Die kurze, kalte Aufforderung galt den drei, mit finsteren Gesichtern hinter ihm stehenden Männern. Ihre in Stulpenhandschuhen steckenden Rechten hingen hinter den Kolben ihrer schweren Colts, bereit zum Zufassen und zum blitzschnellen Ziehen.

Zwei warfen nun ihre kreuzweise über die Hüften geschnallten Gürtel ab und schoben sich grinsend auf den Schmied zu.

»Stopp!« Der Donner zweier Schüsse riss dem hinter dem Tresen hervor stürzenden Keeper die Worte von den Lippen.

Der Schmied griff sich ächzend an die Schulter, wankte und rutschte dann an der Thekenwand hinunter. Der Ausdruck der ungläubig geweiteten Augen verwandelte sich in Schmerz und Wut. Seine Coltkugel war in die Holzdecke gefahren. Der neben Fensinger stehende Mann war um den Bruchteil einer Sekunde im Ziehen schneller gewesen.

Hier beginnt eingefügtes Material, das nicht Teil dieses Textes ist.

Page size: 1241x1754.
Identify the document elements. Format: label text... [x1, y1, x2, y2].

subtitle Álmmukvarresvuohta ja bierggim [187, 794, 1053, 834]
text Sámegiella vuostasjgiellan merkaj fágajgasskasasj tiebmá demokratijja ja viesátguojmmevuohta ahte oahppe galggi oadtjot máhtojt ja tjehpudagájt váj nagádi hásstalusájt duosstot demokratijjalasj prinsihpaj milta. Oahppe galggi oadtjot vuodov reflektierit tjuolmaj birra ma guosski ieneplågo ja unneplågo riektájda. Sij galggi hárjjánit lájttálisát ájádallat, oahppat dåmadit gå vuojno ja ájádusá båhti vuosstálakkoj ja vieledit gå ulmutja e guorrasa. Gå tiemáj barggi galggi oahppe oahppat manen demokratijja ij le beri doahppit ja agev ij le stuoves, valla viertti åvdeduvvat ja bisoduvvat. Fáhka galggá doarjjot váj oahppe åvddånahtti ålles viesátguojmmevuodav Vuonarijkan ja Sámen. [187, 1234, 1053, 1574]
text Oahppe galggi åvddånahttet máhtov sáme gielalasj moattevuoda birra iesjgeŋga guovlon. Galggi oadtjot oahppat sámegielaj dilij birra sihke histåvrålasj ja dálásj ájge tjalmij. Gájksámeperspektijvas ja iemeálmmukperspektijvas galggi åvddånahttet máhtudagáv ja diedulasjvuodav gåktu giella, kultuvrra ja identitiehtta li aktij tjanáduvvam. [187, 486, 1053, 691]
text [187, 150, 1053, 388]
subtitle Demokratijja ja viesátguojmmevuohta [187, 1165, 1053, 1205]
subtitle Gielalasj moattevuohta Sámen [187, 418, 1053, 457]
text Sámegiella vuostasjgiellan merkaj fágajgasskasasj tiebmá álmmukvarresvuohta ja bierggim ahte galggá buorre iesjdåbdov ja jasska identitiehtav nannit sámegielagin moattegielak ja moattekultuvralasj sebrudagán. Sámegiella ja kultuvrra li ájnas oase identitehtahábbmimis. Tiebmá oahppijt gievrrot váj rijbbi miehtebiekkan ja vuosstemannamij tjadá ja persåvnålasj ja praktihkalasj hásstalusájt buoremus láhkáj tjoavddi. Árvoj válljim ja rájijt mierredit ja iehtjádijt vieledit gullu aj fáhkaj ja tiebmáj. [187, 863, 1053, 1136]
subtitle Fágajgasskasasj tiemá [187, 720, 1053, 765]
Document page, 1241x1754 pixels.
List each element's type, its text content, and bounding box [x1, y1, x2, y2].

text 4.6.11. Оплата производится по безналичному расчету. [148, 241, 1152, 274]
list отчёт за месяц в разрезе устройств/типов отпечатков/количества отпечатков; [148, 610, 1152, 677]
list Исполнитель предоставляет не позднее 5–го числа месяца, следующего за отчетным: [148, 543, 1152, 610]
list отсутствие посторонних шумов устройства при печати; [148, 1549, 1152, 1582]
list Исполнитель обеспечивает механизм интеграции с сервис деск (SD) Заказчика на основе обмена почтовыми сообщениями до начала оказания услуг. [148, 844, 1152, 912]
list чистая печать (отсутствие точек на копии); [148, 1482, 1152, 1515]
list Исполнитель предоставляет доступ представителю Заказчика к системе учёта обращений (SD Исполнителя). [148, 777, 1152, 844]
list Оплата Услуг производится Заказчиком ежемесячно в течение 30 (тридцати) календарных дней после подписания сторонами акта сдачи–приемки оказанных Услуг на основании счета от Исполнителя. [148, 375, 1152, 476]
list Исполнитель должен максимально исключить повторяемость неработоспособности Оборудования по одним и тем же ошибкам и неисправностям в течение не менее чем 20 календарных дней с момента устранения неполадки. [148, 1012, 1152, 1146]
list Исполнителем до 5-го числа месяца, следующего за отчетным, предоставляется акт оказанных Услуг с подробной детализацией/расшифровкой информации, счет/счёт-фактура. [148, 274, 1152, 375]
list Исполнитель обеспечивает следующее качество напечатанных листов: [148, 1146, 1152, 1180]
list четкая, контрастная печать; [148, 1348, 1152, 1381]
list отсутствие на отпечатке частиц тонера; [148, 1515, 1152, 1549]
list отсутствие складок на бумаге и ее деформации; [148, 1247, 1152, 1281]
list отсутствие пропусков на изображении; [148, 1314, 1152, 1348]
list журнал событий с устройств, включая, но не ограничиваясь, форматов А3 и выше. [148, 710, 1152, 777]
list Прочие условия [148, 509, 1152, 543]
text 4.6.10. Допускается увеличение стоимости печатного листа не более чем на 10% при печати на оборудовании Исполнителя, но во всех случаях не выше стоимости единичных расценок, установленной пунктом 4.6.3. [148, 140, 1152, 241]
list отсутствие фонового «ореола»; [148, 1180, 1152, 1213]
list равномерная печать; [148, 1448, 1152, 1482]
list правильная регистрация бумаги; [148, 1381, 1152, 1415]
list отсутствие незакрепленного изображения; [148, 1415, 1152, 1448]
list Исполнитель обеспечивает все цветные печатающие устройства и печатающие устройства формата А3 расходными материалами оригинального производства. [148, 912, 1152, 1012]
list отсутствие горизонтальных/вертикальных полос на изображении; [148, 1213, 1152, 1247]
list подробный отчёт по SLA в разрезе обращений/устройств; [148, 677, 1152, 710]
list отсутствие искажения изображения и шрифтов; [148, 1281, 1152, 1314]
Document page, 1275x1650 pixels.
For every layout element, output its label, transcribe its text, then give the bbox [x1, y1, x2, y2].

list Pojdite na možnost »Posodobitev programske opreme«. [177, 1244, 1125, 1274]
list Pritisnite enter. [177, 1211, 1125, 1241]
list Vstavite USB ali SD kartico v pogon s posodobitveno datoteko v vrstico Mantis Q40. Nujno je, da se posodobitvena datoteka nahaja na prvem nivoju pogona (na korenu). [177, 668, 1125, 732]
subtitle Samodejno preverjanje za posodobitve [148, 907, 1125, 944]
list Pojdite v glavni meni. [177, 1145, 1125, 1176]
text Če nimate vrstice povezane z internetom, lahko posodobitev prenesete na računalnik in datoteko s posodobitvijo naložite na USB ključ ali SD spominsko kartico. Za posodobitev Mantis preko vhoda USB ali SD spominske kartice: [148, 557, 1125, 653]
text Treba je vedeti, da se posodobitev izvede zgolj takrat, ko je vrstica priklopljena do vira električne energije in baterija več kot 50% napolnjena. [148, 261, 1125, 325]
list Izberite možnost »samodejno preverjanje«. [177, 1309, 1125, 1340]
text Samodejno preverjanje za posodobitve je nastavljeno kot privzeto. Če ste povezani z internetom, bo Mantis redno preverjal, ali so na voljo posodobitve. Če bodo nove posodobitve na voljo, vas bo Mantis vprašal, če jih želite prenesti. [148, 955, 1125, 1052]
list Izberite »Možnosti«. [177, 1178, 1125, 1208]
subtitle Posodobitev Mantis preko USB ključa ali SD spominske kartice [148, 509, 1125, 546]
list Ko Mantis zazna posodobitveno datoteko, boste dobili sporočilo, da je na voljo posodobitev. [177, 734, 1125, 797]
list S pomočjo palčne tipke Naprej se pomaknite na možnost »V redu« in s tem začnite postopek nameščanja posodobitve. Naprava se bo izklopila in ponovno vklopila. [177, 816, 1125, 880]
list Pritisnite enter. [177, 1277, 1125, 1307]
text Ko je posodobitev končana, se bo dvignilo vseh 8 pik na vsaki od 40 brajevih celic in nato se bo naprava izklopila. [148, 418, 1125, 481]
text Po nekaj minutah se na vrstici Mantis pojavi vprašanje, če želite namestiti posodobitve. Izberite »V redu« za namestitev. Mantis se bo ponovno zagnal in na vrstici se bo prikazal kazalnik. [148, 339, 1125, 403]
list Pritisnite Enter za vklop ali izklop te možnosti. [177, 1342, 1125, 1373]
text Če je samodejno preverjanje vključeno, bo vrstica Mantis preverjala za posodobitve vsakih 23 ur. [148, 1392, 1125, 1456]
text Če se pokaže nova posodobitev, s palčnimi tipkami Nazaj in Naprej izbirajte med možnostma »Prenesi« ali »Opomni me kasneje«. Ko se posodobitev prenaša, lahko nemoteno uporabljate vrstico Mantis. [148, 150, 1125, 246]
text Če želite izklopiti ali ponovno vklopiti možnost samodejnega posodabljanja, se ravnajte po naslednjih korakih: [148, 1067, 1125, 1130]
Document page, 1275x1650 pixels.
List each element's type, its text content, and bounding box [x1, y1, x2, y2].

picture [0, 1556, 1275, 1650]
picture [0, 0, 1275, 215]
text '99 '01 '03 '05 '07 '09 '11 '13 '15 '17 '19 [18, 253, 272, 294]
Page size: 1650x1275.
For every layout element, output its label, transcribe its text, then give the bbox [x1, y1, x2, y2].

»Sie sahen, dass es Notwehr war, Hilfssheriff«, gellte die Stimme Fensingers durch die plötzliche Stille. »Henner Barger zog zuerst und schlug auf den waffenlosen Ham Jebson an. Coppy Woodlong musste schießen. Barger wollte keinen ehrlichen Faustkampf.«

»Ehrlicher Faustkampf – zwei gegen einen?«, grollte der Keeper, während er sich besorgt über den Verwundeten beugte. »Es war eine niederträchtige Herausforderung! Barger hatte keine Chance.«

James Fensinger grinste nur. Der Revolvermann Woodlong stieß den Colt in das tief hängende Holster zurück und tat das Gleiche.

»Keine Angst, der Mann verdaut die Kugel«, höhnte er.

»Wer schoss?« Die Pendeltür war aufgeflogen. Der Mann im Türrahmen überflog die bewegungslos stehenden Männer, sein Blick fiel auf den am Boden Liegenden. Sheriff Buck Sunshine stutzte. Sein faltiges Gesicht unter dem dunklen, von Silberfäden durchzogenen Haar zuckte. »Also, wer hat Barger erschossen?«, fragte er.

»Tot ist er nicht, obgleich es nichts ausgemacht hätte, denn er zog zuerst«, erklärte Fensinger. »Erst beleidigte er meine Leute und mich. Dann hatte er Angst vor deren Abreibung. Fragen Sie Ihren Gehilfen, wie es war, Sheriff.«

»Yeah, stimmt«, gab dieser auf den fragenden Blick seines Bosses hin zu. »Henner Barger zog einwandfrei zuerst ...«

»Musst auch sagen, dass ihm zwei von den Burschen ans Leder wollten, Mills«, warf Jasper Stewart empört ein. »Die verdammten Schießer ließen Barger keine andere Möglichkeit!«

»Damn, sag das Wort noch einmal! Sag es, du Rossäpfelkratzer!«, grollte Woodlong. »Sag es doch, Mann!«, wiederholte er, und seine behandschuhte Rechte hing über dem Coltkolben in der Luft.

»Raus! Alle raus!«, brüllte Carley mit Stentorstimme wütend dazwischen. Seine Augen schossen Blitze. »Der Mann braucht Ruhe und muss versorgt werden. Mein Lokal ist geschlossen!«

Die Männer drückten sich wortlos an dem Sheriff vorbei durch die Tür und verschwanden.

Der Keeper schnitt dem Verwundeten mit einem Messer schnell das Hemd auf und untersuchte die Wunde.